Portuguese Prime Minister Antonio Costa said that the country was preparing for the second wave of the COVID-19 pandemic, noting that there are now more means of care and more health professionals.
“In March, the SNS24 (emergency medical service) line could receive up to 10,000 calls. Today it has a capacity for more than 30,000. In March the daily average of (COVID-19) tests was 2,578. Today it is 35,348,” Costa tweeted, Xinhua news agency reported on Tuesday.
According to the prime minister, in March during the peak of the first wave “there were around 2,000 beds for COVID-19 patients.
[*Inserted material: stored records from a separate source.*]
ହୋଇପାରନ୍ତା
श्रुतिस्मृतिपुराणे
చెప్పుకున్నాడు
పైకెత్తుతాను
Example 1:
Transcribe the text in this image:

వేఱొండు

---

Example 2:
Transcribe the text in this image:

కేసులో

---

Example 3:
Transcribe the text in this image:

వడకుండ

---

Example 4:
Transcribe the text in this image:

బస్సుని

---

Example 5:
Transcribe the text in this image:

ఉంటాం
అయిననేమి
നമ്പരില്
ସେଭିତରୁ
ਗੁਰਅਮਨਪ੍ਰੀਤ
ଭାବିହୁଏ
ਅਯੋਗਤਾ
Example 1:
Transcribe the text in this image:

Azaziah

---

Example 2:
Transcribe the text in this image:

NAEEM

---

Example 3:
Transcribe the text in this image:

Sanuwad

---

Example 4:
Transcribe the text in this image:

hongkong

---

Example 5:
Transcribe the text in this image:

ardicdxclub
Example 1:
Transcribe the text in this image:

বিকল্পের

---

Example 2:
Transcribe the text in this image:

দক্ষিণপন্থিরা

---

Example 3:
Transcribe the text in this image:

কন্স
Today there are more than 3,000, which could reach 18,000.” What’s more, intensive care units have been increased from 433 beds to 704, and could reach 944.
With regard to ventilators to help patients in severe cases breathe, he noted, “in March there were 1,142 and today there are 1,939.”
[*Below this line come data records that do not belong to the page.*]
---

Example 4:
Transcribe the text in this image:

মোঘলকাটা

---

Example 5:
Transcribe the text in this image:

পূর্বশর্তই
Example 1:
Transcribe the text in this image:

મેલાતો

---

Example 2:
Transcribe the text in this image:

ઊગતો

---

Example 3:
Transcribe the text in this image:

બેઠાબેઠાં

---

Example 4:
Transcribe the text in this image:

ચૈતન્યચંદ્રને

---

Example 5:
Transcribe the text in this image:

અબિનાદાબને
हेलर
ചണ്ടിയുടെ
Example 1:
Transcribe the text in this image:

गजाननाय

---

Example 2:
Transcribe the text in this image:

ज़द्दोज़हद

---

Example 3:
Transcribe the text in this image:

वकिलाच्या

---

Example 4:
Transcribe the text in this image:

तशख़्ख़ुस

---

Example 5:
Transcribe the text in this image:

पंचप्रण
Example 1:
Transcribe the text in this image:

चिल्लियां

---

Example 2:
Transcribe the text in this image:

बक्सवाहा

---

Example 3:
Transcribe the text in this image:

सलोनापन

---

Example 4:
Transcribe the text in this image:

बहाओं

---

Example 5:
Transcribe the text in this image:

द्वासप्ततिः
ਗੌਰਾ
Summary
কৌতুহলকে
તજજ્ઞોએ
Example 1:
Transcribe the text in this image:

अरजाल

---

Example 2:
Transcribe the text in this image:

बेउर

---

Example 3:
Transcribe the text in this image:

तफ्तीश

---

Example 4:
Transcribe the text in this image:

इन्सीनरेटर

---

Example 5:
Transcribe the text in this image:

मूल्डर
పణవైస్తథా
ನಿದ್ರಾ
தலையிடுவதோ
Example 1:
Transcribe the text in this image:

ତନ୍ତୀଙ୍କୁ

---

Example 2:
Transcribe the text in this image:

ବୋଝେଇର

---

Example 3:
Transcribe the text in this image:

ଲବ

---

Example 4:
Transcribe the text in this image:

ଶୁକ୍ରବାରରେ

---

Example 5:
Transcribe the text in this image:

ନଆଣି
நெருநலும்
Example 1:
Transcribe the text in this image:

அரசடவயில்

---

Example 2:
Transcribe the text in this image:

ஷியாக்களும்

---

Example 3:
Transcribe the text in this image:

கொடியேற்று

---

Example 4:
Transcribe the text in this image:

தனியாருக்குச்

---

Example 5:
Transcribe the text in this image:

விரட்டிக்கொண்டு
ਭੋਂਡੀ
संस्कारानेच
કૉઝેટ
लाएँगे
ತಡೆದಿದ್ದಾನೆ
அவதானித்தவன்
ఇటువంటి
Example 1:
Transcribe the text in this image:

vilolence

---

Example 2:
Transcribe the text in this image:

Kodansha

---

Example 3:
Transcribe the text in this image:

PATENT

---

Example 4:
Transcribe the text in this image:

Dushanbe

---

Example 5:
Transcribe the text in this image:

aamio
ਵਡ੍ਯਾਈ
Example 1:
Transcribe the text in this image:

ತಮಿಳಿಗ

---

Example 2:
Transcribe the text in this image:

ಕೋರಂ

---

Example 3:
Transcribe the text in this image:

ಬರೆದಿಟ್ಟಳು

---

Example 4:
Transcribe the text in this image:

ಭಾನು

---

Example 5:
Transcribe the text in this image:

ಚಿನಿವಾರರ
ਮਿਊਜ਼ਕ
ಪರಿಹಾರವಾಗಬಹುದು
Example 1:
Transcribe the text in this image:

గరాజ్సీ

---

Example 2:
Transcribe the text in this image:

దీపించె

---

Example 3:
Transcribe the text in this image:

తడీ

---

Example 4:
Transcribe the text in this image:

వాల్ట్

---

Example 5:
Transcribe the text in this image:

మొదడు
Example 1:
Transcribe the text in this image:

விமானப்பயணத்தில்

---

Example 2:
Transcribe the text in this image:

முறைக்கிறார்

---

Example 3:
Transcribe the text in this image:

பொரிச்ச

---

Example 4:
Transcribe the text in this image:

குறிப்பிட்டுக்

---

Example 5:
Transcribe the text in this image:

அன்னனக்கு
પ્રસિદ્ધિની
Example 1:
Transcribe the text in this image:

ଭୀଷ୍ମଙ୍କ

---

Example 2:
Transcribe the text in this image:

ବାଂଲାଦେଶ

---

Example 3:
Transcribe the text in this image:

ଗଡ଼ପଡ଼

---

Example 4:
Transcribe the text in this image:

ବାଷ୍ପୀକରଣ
“In March, we created an exceptional regime for hiring health professionals, and we have already hired 6,883 professionals linked to the National Health Service,” the prime minister added.
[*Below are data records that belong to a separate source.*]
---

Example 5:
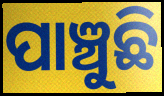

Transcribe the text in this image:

ପାଞ୍ଚୁଛି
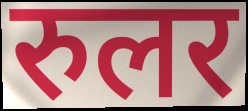
रुलर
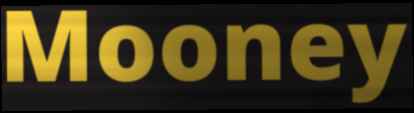
Mooney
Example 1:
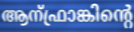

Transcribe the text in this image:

ആന്ഫ്രാങ്കിന്റെ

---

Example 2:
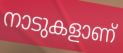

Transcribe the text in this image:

നാടുകളാണ്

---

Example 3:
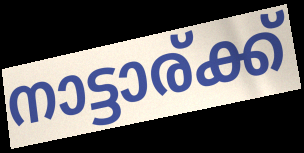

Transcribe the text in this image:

നാട്ടാര്ക്ക്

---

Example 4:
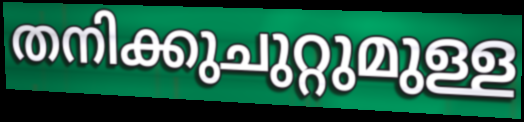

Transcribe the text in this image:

തനിക്കുചുറ്റുമുള്ള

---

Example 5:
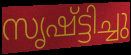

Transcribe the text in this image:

സൃഷ്ട്ടിച്ചു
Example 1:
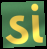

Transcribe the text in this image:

ડાં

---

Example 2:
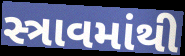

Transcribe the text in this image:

સ્ત્રાવમાંથી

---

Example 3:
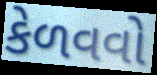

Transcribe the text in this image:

કેળવવો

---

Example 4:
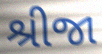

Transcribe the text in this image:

શ્રીજા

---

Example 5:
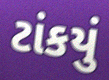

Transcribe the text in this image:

ટાંકયું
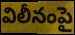
విలీనంపై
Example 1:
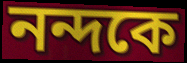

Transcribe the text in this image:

নন্দকে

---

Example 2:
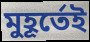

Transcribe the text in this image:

মুহূর্তেই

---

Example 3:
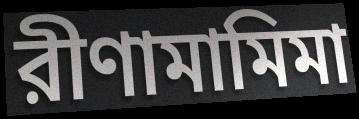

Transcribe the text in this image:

রীণামামিমা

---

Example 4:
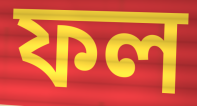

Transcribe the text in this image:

ফল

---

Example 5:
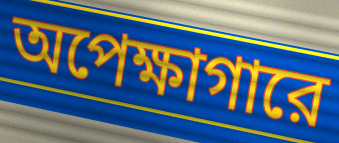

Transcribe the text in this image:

অপেক্ষাগারে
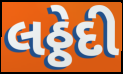
લઠ્ઠેદી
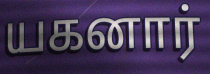
யகனார்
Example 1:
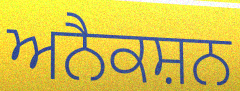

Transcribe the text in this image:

ਅਨੈਕਸ਼ਨ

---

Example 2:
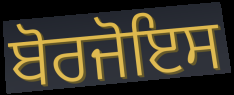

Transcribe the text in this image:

ਬੋਰਜੋਇਸ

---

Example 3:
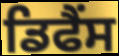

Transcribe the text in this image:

ਡਿਫੈਂਸ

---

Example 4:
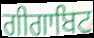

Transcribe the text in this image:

ਗੀਗਾਬਿਟ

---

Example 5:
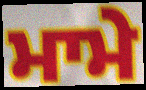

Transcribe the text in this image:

ਮਾਮੇ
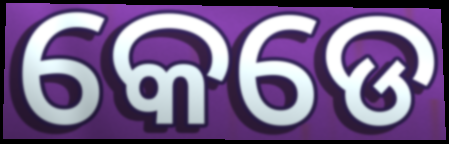
କେଡେ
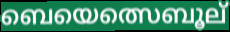
ബെയെത്സെബൂല്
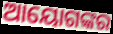
ଆୟୋଗଙ୍କର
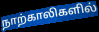
நாற்காலிகளில்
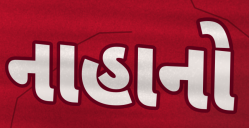
નાહાનો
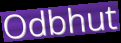
Odbhut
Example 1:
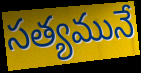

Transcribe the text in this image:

సత్యమునే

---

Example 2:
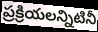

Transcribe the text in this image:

ప్రక్రియలన్నిటినీ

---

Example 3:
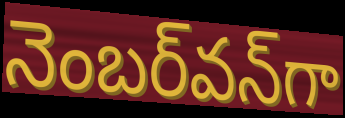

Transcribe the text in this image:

నెంబర్‌వన్‌గా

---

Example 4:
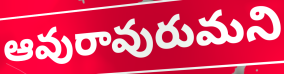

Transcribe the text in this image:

ఆవురావురుమని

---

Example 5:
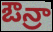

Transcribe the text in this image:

ఔన్రా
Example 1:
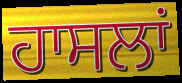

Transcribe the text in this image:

ਹਾਸਲਾਂ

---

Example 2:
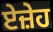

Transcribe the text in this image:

ਏਜ਼ੇਹ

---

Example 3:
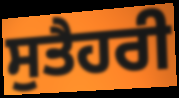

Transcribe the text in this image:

ਸੁਤੈਹਰੀ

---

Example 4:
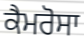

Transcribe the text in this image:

ਕੈਮਰੋਸਾ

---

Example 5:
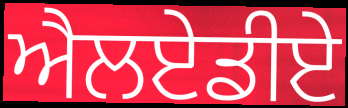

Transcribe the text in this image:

ਐਲਏਡੀਏ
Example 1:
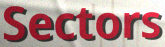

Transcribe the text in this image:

Sectors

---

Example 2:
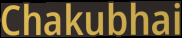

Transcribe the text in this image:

Chakubhai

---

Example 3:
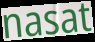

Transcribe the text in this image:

nasat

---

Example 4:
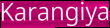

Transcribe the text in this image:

Karangiya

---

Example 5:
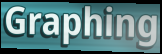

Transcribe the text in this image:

Graphing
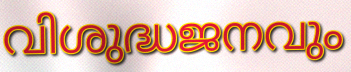
വിശുദ്ധജനവും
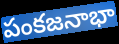
పంకజనాభా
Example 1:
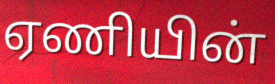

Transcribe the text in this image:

ஏணியின்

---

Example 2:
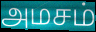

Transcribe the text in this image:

அமசம்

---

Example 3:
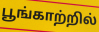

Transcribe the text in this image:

பூங்காற்றில்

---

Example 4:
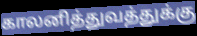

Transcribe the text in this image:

காலனித்துவத்துக்கு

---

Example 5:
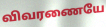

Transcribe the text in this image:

விவரணையே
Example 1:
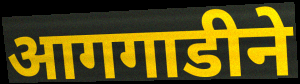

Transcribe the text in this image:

आगगाडीने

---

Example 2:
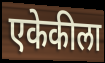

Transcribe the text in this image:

एकेकीला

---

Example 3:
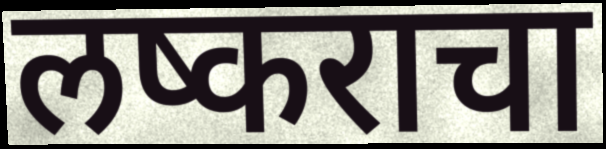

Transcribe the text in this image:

लष्कराचा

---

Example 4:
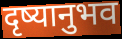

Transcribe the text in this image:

दृष्यानुभव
“Everyone anticipated that (the second wave of COVID-19) would come from autumn to winter, nobody thought it would arrive anytime soon. Now, if I am asked if I am surprised by this significant number of transmissions in the community, I am very surprised,” he added.
With daily infection numbers kept rising and hit new records in the past several weeks, the southwestern European country has returned to the 15-day state of emergency from Monday with curfew on the most affected 121 municipalities, the first of this kind in its history.
Portugal reported on Monday 63 more coronavirus-related deaths, and 4,096 new cases, bringing the country’s toll and caseload to 2,959 and 183,420 respectively since the beginning of the pandemic, according to the Directorate-General for Health (DGS).
As the world is struggling to contain the pandemic, countries including France, Germany, China, Russia, the United Kingdom and the United States are racing to find a vaccine.
According to the website of the World Health Organization, as of November 3, there were 202 COVID-19 candidate vaccines being developed worldwide, and 47 of them were in clinical trials.